** Texto de apoio **
—————

Pular para o conteúdo principal

No calor da fogueira




Olha pro céu, meu amor/ Vê como ele está lindo/
Olha praquele balão multicor/ Como no céu vai sumindo/
Foi numa noite, igual a esta/ Que tu me deste o teu coração/
O céu estava, assim em festa/ Pois era noite de São João/
Havia balões no ar/ Xóte, baião no salão/
E no terreiro/ O teu olhar, que incendiou/ Meu coração
( Olha Pro Céu, Luiz Gonzaga )





Quem viveu sua infância e adolescência em cidades pequenas, ou em subúrbios afastados do centro da cidade, deve guardar doces lembranças das festas juninas. Por volta de 1971, na época com 11 anos, a gente confundia as fagulhas dos fogos de artifício com o brilho das estrelas que pontilhavam na lona azul do céu. A alegria e a emoção explodiam feito os rojões e cabeças-de-negro que saudavam as festas das noites de Santo Antônio, São João e São Pedro!
Lembro de uma típica festa julina realizada no sítio do seu Mané, numa noite fria e úmida de julho, onde sentíamos o calor da confraternização entre as pessoas reunidas em volta da imensa fogueira, regada a quentão, pipoca, paçoca, milho cozido e batata-doce. Alguém gritava: - Cadê o sanfoneiro pra começar a festa! E o velho sanfoneiro do Parque São Judas dedilhava as canções de Lamartine Babo e os forrós animados de Luiz Gonzaga, Zé Dantas e Humberto Teixeira, Abdias e sua Sanfona de Oito Baixos. Uma hora e outra incluía no repertório as músicas de Mário Zan. É claro, não poderia esquecer das famosas duplas caipiras como Tonico e Tinoco, da festa na roça, Alvarenga e Ranchinho, Vieira e Vierinha, Zé Tapera e Teodoro, Lio e Léo, Teixeirinha, Cascatinha e Inhana, Sérgio Reis e as modas de viola de Tião Carreiro e Pardinho. Pairava um clima de algazarra de sons e da anarquia das luzes, sempre era possível distinguir o brilho dos olhos e a emoção nas vozes daqueles que recitavam os versos para o ritual de “passar a fogueira”: “Santo Antônio disse,/ São João confirmou,/ que... (registrava o compromisso afetivo),/ pois Jesus Cristo mandou.”
Meus olhos de criança corriam mais que os busca-pés que percorriam o espaço de feltro negro, curiosos para fotografar cada detalhe daquela longa noite memorável, iluminando as barracas montadas de bambu, as bandeirolas de cores vivas, em forma de roda, a quadrilha circulando em volta do povo. Ela era organizada pela comunidade de jovens católicos da pequena e modesta igreja, de um amarelo carregado de branco, bem claro, parecia uma aguada.

—————

** Instruções do exercício **
Por favor, dê a continuação do relato sobre as festas juninas, começando logo após a última frase apresentada.

** Dados apresentados **
—————

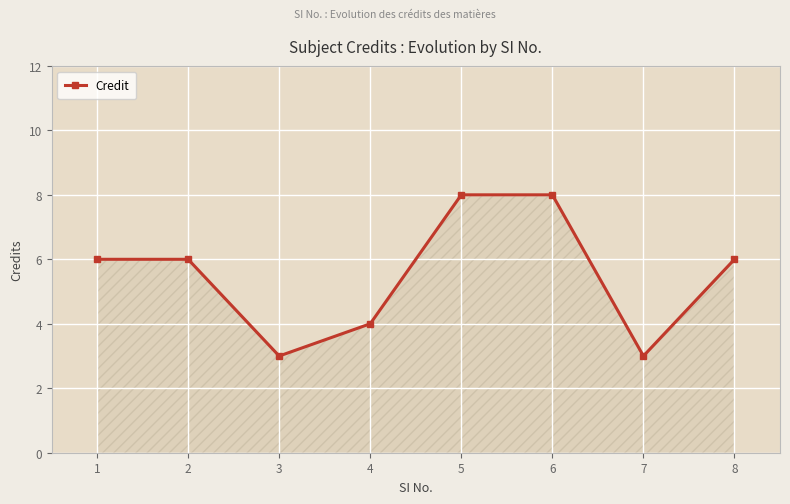

What is the difference between the second highest and second lowest values?

5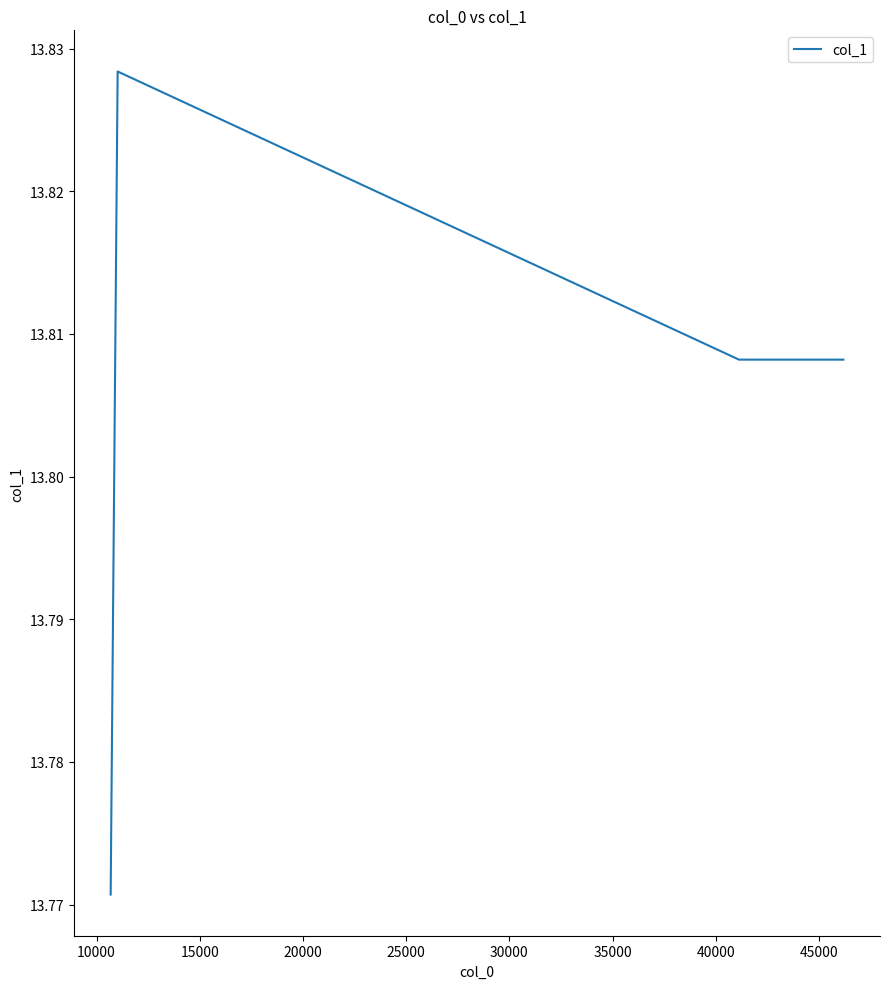

How many values are between 13 and 14?

5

—————

** Resposta final **
O aluá, o arroz-doce, o munguzá, a pamonha e a batata-doce, assada na própria fogueira, brindavam os mais exigentes paladares entre uma dança e outra. Uma culinária com o típico sabor brasileiro. As vovós acompanhadas das senhoras casadas do bairro e arredores, serviam os participantes e, quando percebiam que estava acabando alguma comida ou doce, corriam para o fogão de lenha para não faltar nada na grande mesa de madeira maciça, forte e rústica. Já os moços, os homens casados e maduros, ficavam de um lado zelando pela harmonia da festa e ajudando no corte de lenha, reforçando as cordas que seguravam as estruturas das barracas.
Contam os migrantes nordestinos que paravam na estação de ferro em Rio Claro e, de lá, seguiam de trem para Mirante do Paranapanema, no final dos anos 20. No norte existia, entre outras, uma tradição que caracterizava as comemorações em homenagem aos santos Antônio, João, Pedro e Marçal. Essa tradição era chamada de “passar a  fogueira.” Ela tinha como objetivo selar um compromisso afetivo entre duas pessoas. Assim, quando o casal acordava um determinado “relacionamento de fogueira”, os dois, seguindo um ritual preestabelecido, “passavam fogueira” de compadres, de primos, de maninhos, de eternos namorados, etc. Era muito comum, entre os mais jovens, principalmente, a apresentação de uma outra pessoa com a seguinte expressão: “- Este é fulano, meu maninho ( ou primo, ou compadre, etc...) de fogueira”.
 As festas juninas e julinas tinham uma alegria solta, ingênua e despretensiosa, sem muita malícia e maldade como os balões, que giravam em volta de nossas cabeças sob o forte efeito do álcool, com o gosto característico e acentuado, proporcionado pelo gengibre e canela em pau. Consegui ver apenas dois balões no meio da noite desenhando triângulos no papel timbrado e azul escuro do céu. Havia um aroma e um sabor típicos brasileiros! A imaginação era excitada pelo brilho e pelo estouro dos fogos, o cheiro da pólvora, o calor da fogueira e pelo som da sanfona marcado pelo bumbo gravado na fotografia aérea do passado.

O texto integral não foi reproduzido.